Crowding the streets during a time of crisis may cause walking to become more vibrant and exciting to the uninitiated, but by doing so you are impeding the foot flow that is vital to pedestrianism. Remember, you are no longer in your SUV stopping in the middle of Clovelly Road to chat with a friend on the kerb; you are sharing a footpath with people who use their legs as a form of transport.
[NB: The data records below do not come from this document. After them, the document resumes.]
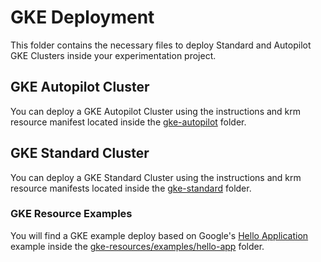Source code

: # GKE Deployment

This folder contains the necessary files to deploy Standard and Autopilot GKE Clusters inside your experimentation project.

## GKE Autopilot Cluster

You can deploy a GKE Autopilot Cluster using the instructions and krm resource manifest located inside the [gke-autopilot](gke-autopilot/) folder.

## GKE Standard Cluster

You can deploy a GKE Standard Cluster using the instructions and krm resource manifests located inside the [gke-standard](gke-standard/) folder.

### GKE Resource Examples

You will find a GKE example deploy based on Google's [Hello Application](https://github.com/GoogleCloudPlatform/kubernetes-engine-samples/tree/main/hello-app) example inside the [gke-resources/examples/hello-app](gke-resources/examples/hello-app/) folder.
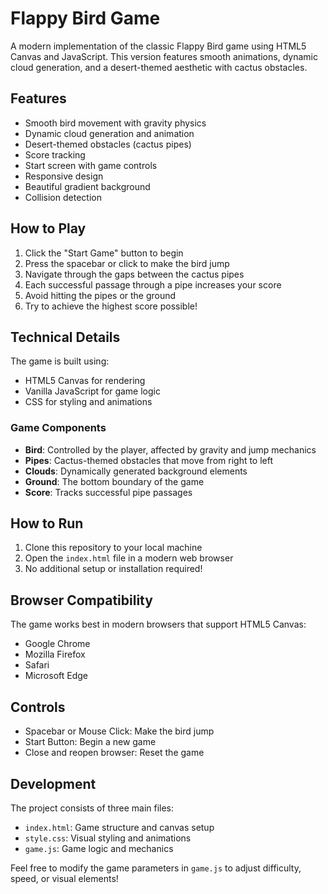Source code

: # Flappy Bird Game

A modern implementation of the classic Flappy Bird game using HTML5 Canvas and JavaScript. This version features smooth animations, dynamic cloud generation, and a desert-themed aesthetic with cactus obstacles.

## Features

- Smooth bird movement with gravity physics
- Dynamic cloud generation and animation
- Desert-themed obstacles (cactus pipes)
- Score tracking
- Start screen with game controls
- Responsive design
- Beautiful gradient background
- Collision detection

## How to Play

1. Click the "Start Game" button to begin
2. Press the spacebar or click to make the bird jump
3. Navigate through the gaps between the cactus pipes
4. Each successful passage through a pipe increases your score
5. Avoid hitting the pipes or the ground
6. Try to achieve the highest score possible!

## Technical Details

The game is built using:

- HTML5 Canvas for rendering
- Vanilla JavaScript for game logic
- CSS for styling and animations

### Game Components

- **Bird**: Controlled by the player, affected by gravity and jump mechanics
- **Pipes**: Cactus-themed obstacles that move from right to left
- **Clouds**: Dynamically generated background elements
- **Ground**: The bottom boundary of the game
- **Score**: Tracks successful pipe passages

## How to Run

1. Clone this repository to your local machine
2. Open the `index.html` file in a modern web browser
3. No additional setup or installation required!

## Browser Compatibility

The game works best in modern browsers that support HTML5 Canvas:

- Google Chrome
- Mozilla Firefox
- Safari
- Microsoft Edge

## Controls

- Spacebar or Mouse Click: Make the bird jump
- Start Button: Begin a new game
- Close and reopen browser: Reset the game

## Development

The project consists of three main files:

- `index.html`: Game structure and canvas setup
- `style.css`: Visual styling and animations
- `game.js`: Game logic and mechanics

Feel free to modify the game parameters in `game.js` to adjust difficulty, speed, or visual elements!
Move with purpose – no sauntering or walking three abreast. The footpath is not a personal gym and the old adage, ‘Two’s company and three’s a crowd’, applies, particularly when abiding by the 1.5 metre rule while accommodating those coming towards you. We may be ‘all in this together’, but that doesn’t mean forcing others onto the road for the sake of a conversation. This is a time to be alert and spatially aware, so checking Instagram and sending selfies is better done at home, along with Skyping or using your speakerphone. Taking your life to the streets might make you feel more important during a lockdown – it may even make you like feel part of a reality TV series – but be mindful that your fellow pedestrians do not want to hear about your latest business deal, nor how bored you are making sourdough during their 5.30am promenade. The same goes for public music playing – you may think your music taste is hot stuff for all to hear, but please pop the earphones in and be mindful of traffic when crossing the road.

Remember readers, think before you leave the comfort of your Porsche Cayenne to meander the streets and ask yourself whether your behaviour is putting others at risk and raising the ire of seasoned walkers like Pearl. You do not want to be the victim of a shoulder charge by not keeping to the left.